Tout à coup je me rappelle le baiser du couple, cette étreinte d’une incroyable jeunesse.
— Vous êtes sûr ?
— Absolument certain. Pourquoi ?
— Vous le lirez dans les journaux : ils étaient frère et sœur.
Et il ajoute, comme si cette précision devait exclure les amours incestueuses :
— Lui était ingénieur, retraité des Ponts et Chaussées.
Puis, comme pour lui-même :
— De toute façon, aucune importance, ça aurait aussi bien pu être vous.
Et, avec un regard malin :
— Vous et madame votre tante.
Silence.
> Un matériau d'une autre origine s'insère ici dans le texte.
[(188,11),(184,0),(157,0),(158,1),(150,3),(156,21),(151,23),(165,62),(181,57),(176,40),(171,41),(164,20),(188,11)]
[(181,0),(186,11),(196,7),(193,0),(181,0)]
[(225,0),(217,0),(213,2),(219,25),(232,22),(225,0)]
La porte s’ouvre. Une secrétaire muette pose un petit plateau, sur le bureau, à côté du maroquin vert. Le commissaire divisionnaire dit « merci Elisabeth » et demande :
— Café ?
Je bondis.
— Jamais !
Il sourit en se servant.
— Vous mentez au moins sur ce point, monsieur Malaussène.
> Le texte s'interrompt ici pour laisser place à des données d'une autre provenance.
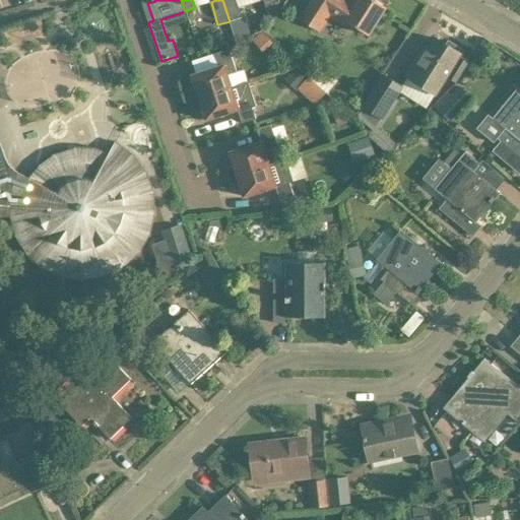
[(222,0),(230,21),(242,17),(236,0),(222,0)]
Petite finesse. Après quoi il boit lentement son café dont l’odeur me chavire. Puis il repose sa tasse sur le plateau, dit : « Je vous remercie Elisabeth », croise ses mains devant lui, clape une dernière fois des lèvres pour ne rien perdre de l’arôme et me dévisage.
Elisabeth s’esbigne avec son petit plateau.
— Une dernière question, monsieur Malaussène. En quoi consiste exactement votre fonction au Magasin ? Cela ne ressort pas clairement de votre déposition.